Inside New York City's Cyber Command. A new feature from malware scanning site VirusTotal is designed to help Security Operations triage security alerts for false positives. (Credit: New York University)

VirusTotal is seeking to curb the scourge of security alert fatigue by rolling out a new feature called Known Distributors, which allows developers to identify the provenance of submitted files back to their original company or product line.

In a blog, threat intelligence strategist Vicente Dìaz said many people already use VirusTotal for automatic security telemetry enrichment, and VirusTotal has “seen how the inclusion of AI/ML in detection engines has led to more false positives, and, most importantly to increasing lack of context.”

“Many detections these days do not include any malware family/toolkit label, and since they are ML-powered, the analyst is provided with no additional information beyond a red flag, which in some cases might be misleading,” Dìaz wrote.

The main use case for this tool is helping SOCs identify and discard false positive alerts. Known Distributors was developed to make this use case more “straightforward” by allowing users to submit file objects, like a malware hash, to the website, which will analyze the file and determine which company or companies are distributing the file through their products.

It pulls data from a number of sources, including the National Software Reference Library and a partnership with “key software vendors” to help tag and sign files for classification. In addition to using the NSRL, VirusTotal’s Monitor service, Hash DB and the Trusted Source project, Dìaz said VirusTotal is also working with developers of software download portals to centralize author and distribution metadata for the software they submit.

It’s the latest attempt to grapple with the big data realities of modern threat intelligence.

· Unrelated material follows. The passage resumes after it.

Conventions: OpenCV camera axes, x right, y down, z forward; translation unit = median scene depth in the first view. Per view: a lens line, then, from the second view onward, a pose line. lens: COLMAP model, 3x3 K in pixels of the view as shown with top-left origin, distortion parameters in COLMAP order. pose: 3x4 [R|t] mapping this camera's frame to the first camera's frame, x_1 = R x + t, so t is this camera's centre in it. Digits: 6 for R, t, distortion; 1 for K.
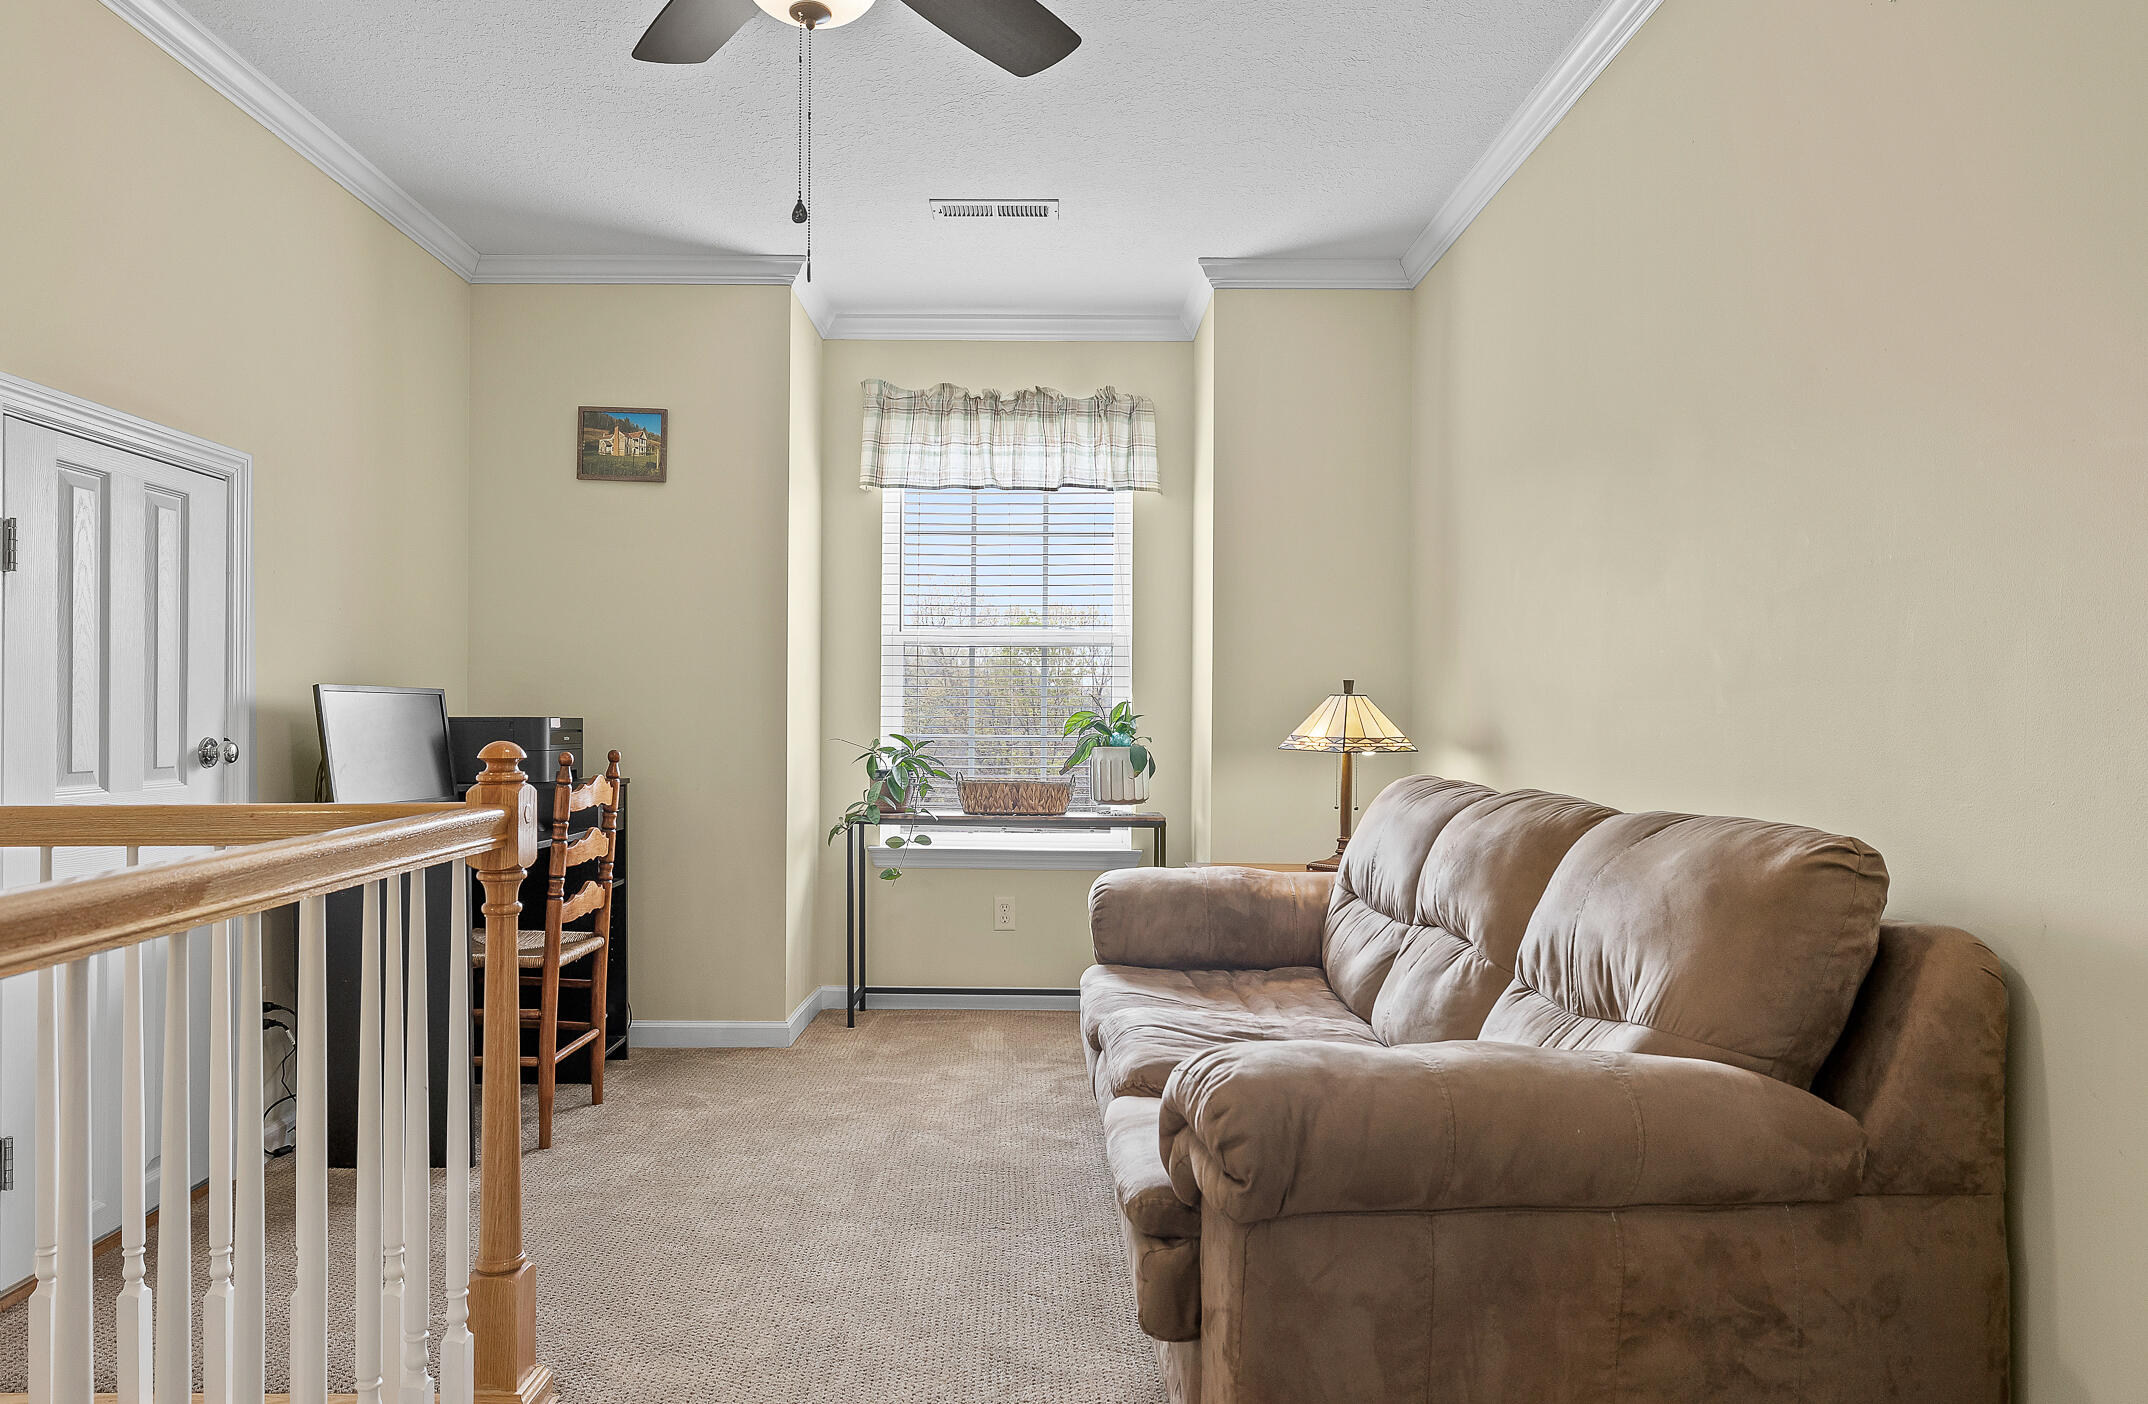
lens RADIAL K [[1394.2, 0, 1039.5], [0, 1394.2, 749.9], [0, 0, 1]] dist [-0.000794, 0.000187]
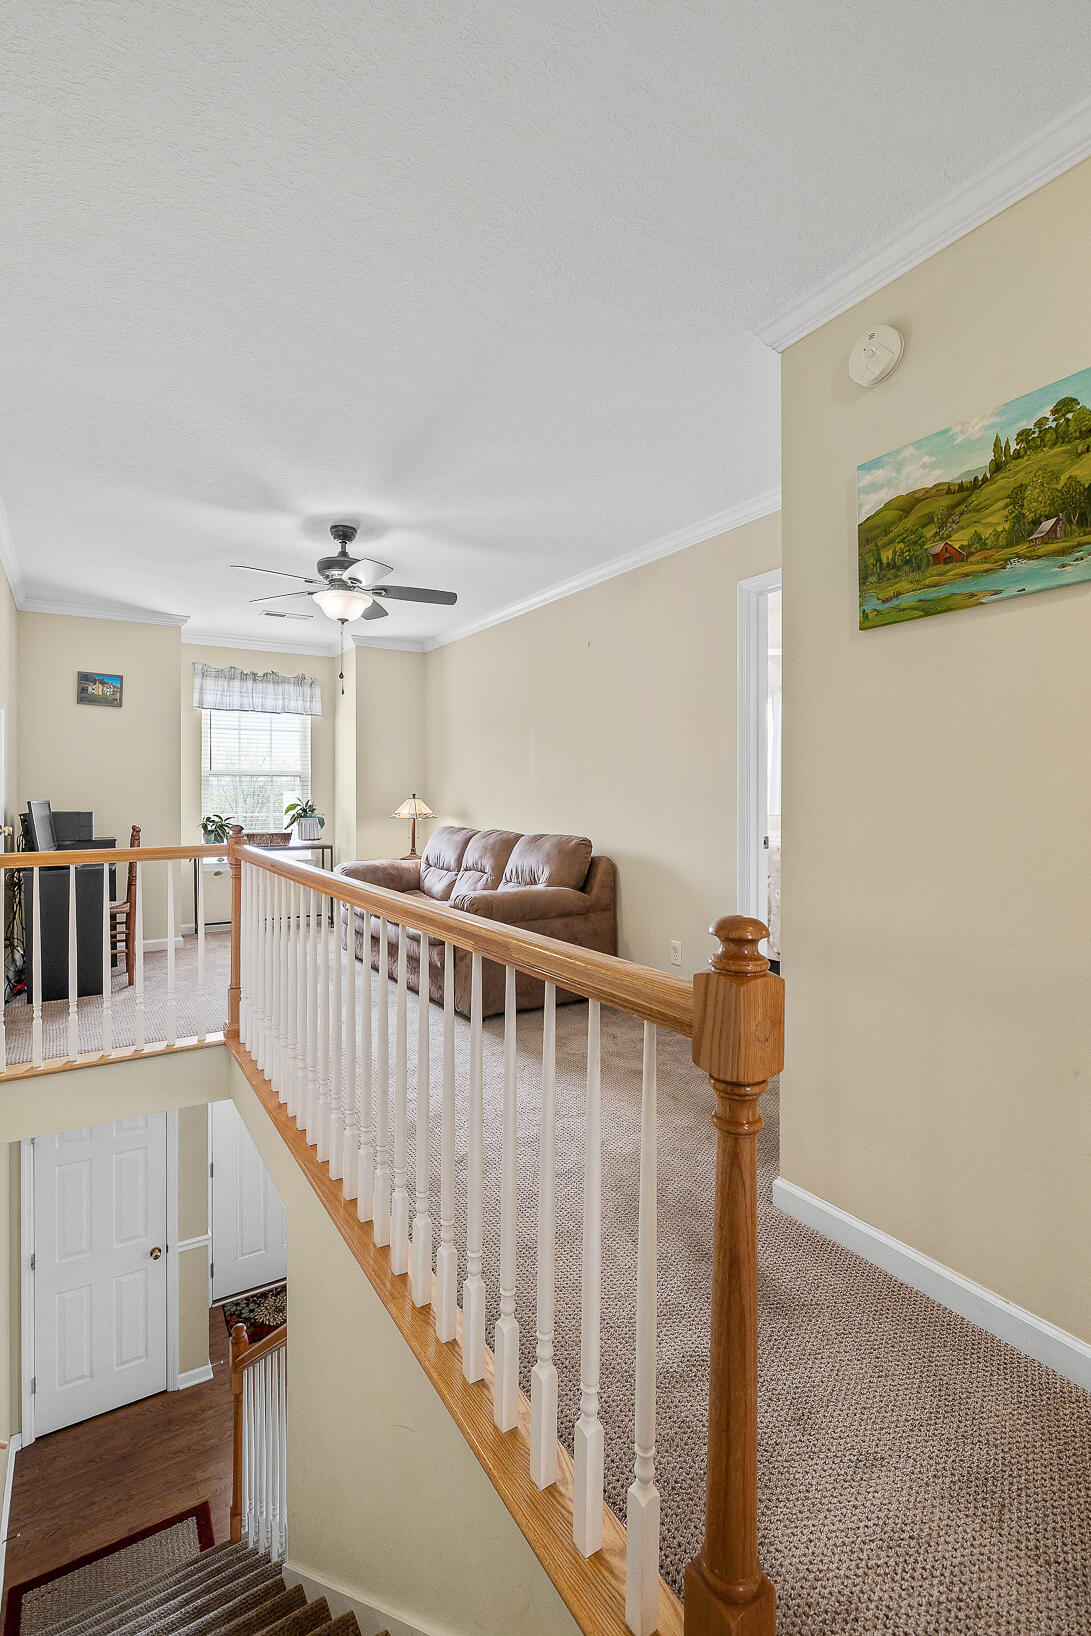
lens RADIAL K [[743.6, 0, 546.0], [0, 743.6, 808.7], [0, 0, 1]] dist [0.001444, 0.001956]
pose [[0.845574, -0.016597, 0.533600, -0.424833], [0.017501, 0.999841, 0.003365, -0.021858], [-0.533572, 0.006493, 0.845730, -0.512678]]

Many security teams are relying more on newer tools like EDR and SIEM to ingest massive amounts of telemetry coming from their IT assets to detect threats or ongoing attacks. Those tools in turn have increasingly come to rely on machine learning to create complex rules that allow security operation centers to automate that process and conduct initial classification of security alerts.

But pulling data from an increasingly diverse range of sources creates all kinds of classification, formatting and tuning problems that make it easy to confuse these machine learning algorithms, resulting in the creation of (a lot) more false positives.

This has created a dynamic where, in order to cover a broad range of different threats, security professionals have to use tools with automation to keep up. However, in the process of reducing the human burden on one work stream it ends up creating a whole layer of new work, namely sifting through the haystack of hundreds or thousands of false alerts generated daily by this process in order to find the few needles that represent true threats to an organization’s network.

That has led vendors to steadily add more data sources and make automation a bigger feature, but as one analyst told SC Media, this is a “very fragile form of automation” that creates a lot of noise and still requires significant human input to manage and use effectively.

Tools like SIEM “need an approach that doesn’t rely on this excessive amount of data coming in to perform these detections, because ultimately what they’ve built is a big data problem that is a very challenging thing to solve,” Forrester analyst Allie Mellen told SC Media last month.

Dìaz said VirusTotal, which is already plugged into most commercial antivirus and detection software and holds a wealth of malware information, is one of the organization’s positioned to make that kind of alert triage easier to do.

“By incorporating the Known Distributors details along with VirusTotal’s wealth of contextual information, security teams can overcome the shortcomings of noisy detection mechanisms that have yet to mature,” he wrote.